**Supplied passage**
··········

India: Debt-laden Lawmaker Faces Willful Defaulter Charge
2016.03.09
New Delhi

India’s top court Wednesday gave a parliamentarian, whose defunct airline owes banks more than U.S. $1 billion (67.15 billion rupees) in unsettled loans, a two-week ultimatum to respond to a petition from a consortium of state-run lenders.
The Supreme Court served notice to Vijay Mallya, former chairman of Kingfisher Airlines (KFA), a day after 17 public sector banks appealed to the apex court to prevent the one-time billionaire from leaving India by freezing his passport. The country’s largest bank, the State Bank of India (SBI), leads the consortium.
But Attorney General Mukul Rohtagi, who is representing the banks, informed the court that Mallya, a member of the Indian parliament’s upper house, Rajya Sabha, had left the country on March 2 in a suspected bid to evade having to reimburse lenders.

··········

**Raw data**
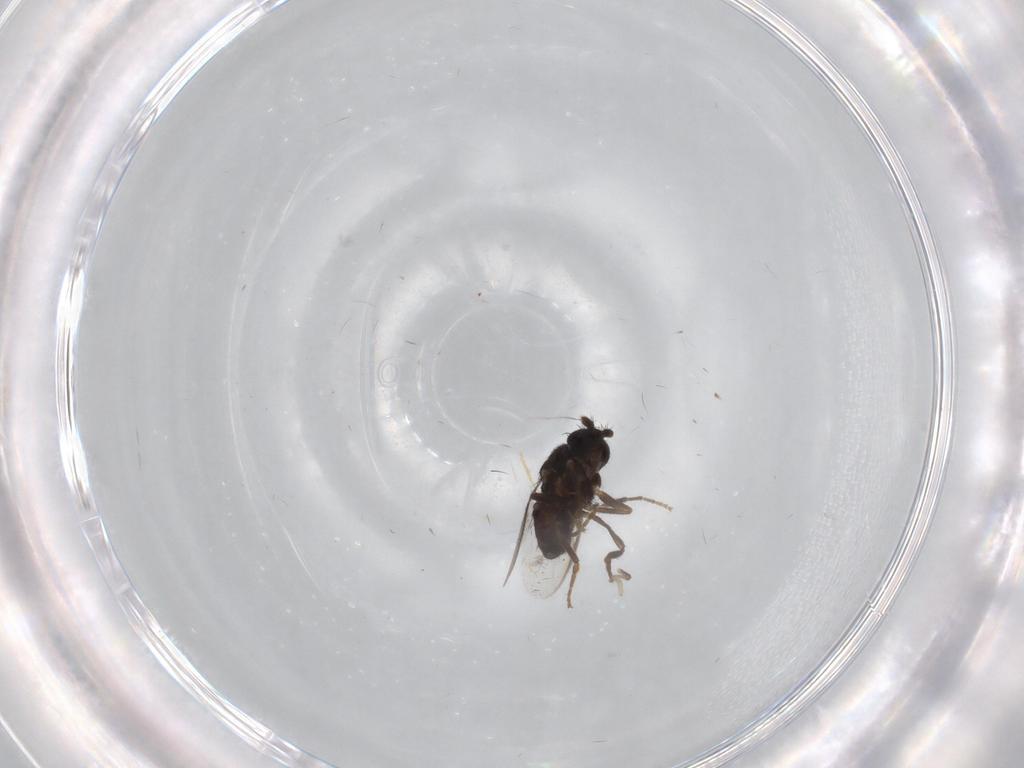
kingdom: Animalia
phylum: Arthropoda
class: Insecta
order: Diptera
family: Sphaeroceridae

··········

**Required action 1**
Decide whether each statement agrees with the report on Vijay Mallya, answering yes or no and quoting the deciding words of the report exactly: (a) Seventeen public sector banks appealed to the Supreme Court; (b) the State Bank of India leads the lending consortium; (c) Mallya left India on March 9.
**Required action 2**
Return the part of the report on Vijay Mallya that begins at the words "India’s top court" and stops after the words "to reimburse lenders.", copying it exactly.
**Required action 3**
Take the report on Vijay Mallya further, continuing from its last sentence.
The records are not needed here.

**Answer section 1**
(a) Yes: "17 public sector banks appealed to the apex court"
(b) Yes: "The country’s largest bank, the State Bank of India (SBI), leads the consortium."
(c) No: "had left the country on March 2"

**Answer section 2**
India’s top court Wednesday gave a parliamentarian, whose defunct airline owes banks more than U.S. $1 billion (67.15 billion rupees) in unsettled loans, a two-week ultimatum to respond to a petition from a consortium of state-run lenders.
The Supreme Court served notice to Vijay Mallya, former chairman of Kingfisher Airlines (KFA), a day after 17 public sector banks appealed to the apex court to prevent the one-time billionaire from leaving India by freezing his passport. The country’s largest bank, the State Bank of India (SBI), leads the consortium.
But Attorney General Mukul Rohtagi, who is representing the banks, informed the court that Mallya, a member of the Indian parliament’s upper house, Rajya Sabha, had left the country on March 2 in a suspected bid to evade having to reimburse lenders.

**Answer section 3**
“Today, I submit, he (Mallya) should appear before you. We want disclosure. We want to recover money, which is public money,” Rohtagi told justices Kurian Joseph and Rohinton Nariman.
“We want to sit across him and get back our money. We want to settle the loans,” Rohtagi said.
After Rohtagi informed the court that Mallya may have fled to Britain – where the flamboyant industrialist allegedly has assets valued at millions of dollars – the judges directed that the notice be sent to Mallya through the Indian High Commission in London and his parliamentary email account.
Mallya his till March 30, the scheduled date of the next hearing, to respond.
Trail of debt
Bengaluru-headquartered KFA, once one of India’s leading commercial aviation firms, closed in October 2012, leaving behind a trail of unpaid creditors, suppliers and employees.
As of January 2014, the airline owed banks nearly 70 billion rupees (U.S. $ 1.03 billion), which has grown to about 90 billion rupees ($1.36 billion), including interest and penalties, Rohtagi said, adding that Mallya had personally guaranteed the debt.
Mallya’s assets abroad are far in excess of the loans taken by him, Rohtagi said. “Only a fraction is in India … maybe one-fifth,” he added.
News portal Firstpost.com reported that Mallya has assets valued at more than $1 billion in India alone.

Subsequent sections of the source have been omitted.